Dans les rayons des découpes de poulet sans marque côtoient les découpes certifiées EBEA. Le distributeur Lidl a désigné au Space 2022 huit projets d’élevage porcin devant améliorer les conditions de vie des bêtes sans retombées sur les coûts. Il les soutiendra 5 ans. En restauration rapide, KFC encourage ses fournisseurs d’Europe occidentale à adopter l’éclairage naturel des poulaillers et l’enrichissement du bâtiment, des densités réduites, des temps de transport à l’abattoir de moins de 4h (8h cas de force majeure).
L’encadrement européen du bien-être animal se transforme
« Les avis scientifiques ne sont pas contraignants, mais donnent des signaux sur les possibilités d’évolution », a rassuré Denis Simonin, expert bien-être animal et antibiorésistance de la Direction générale de la santé de la Commission européenne au Space à Rennes en septembre 2022. L’expert, présidant les groupes de travail à Bruxelles sur le transport, la mise à mort et l’étiquetage, était invité à la table ronde « quelles évolutions européennes pour le bien-être animal ?» de La Coopération agricole.

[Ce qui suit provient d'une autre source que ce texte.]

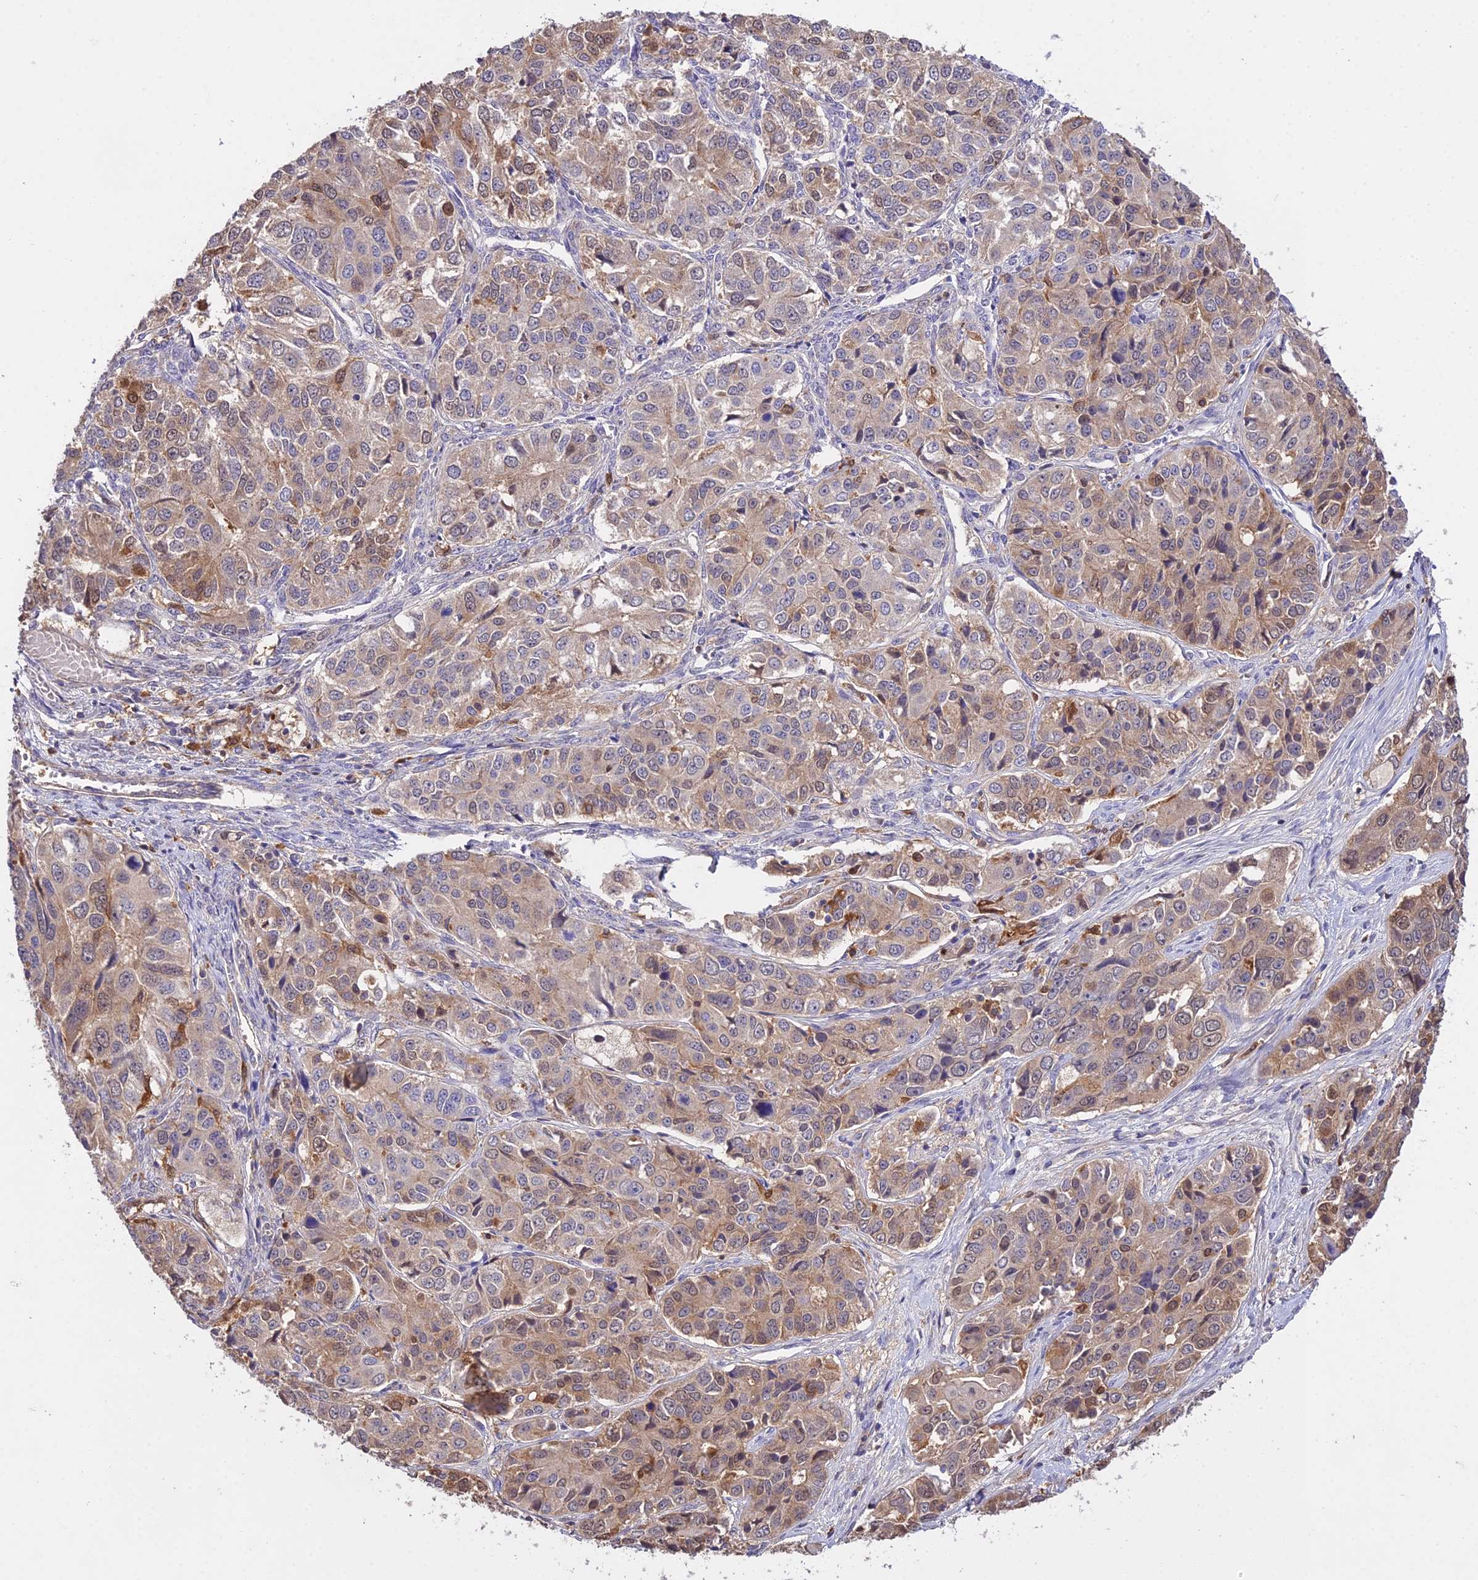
{"staining": {"intensity": "weak", "quantity": ">75%", "location": "cytoplasmic/membranous,nuclear"}, "tissue": "ovarian cancer", "cell_type": "Tumor cells", "image_type": "cancer", "snomed": [{"axis": "morphology", "description": "Carcinoma, endometroid"}, {"axis": "topography", "description": "Ovary"}], "caption": "A low amount of weak cytoplasmic/membranous and nuclear staining is seen in about >75% of tumor cells in ovarian endometroid carcinoma tissue. (DAB IHC with brightfield microscopy, high magnification).", "gene": "FBP1", "patient": {"sex": "female", "age": 51}}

La Commission européenne a demandé des expertises à l’Efsa, dont trois étaient parues à la fin mars (transport, poulets, poules), en vue de propositions législatives sur le BEA et l’étiquetage du BEA à la fin 2023. L’expert a affirmé que les politiques décideront des nouvelles obligations et du caractère obligatoire, au regard des réalités socio-économiques. En matière d’étiquetage, il avait avancé plusieurs options : limiter le foisonnement des allégations ; rendre obligatoire un étiquetage donnant soit une indication complète (mode d’élevage, score), soit focalisé sur un thème (par exemple cage/hors cage) ; cadrer un étiquetage volontaire.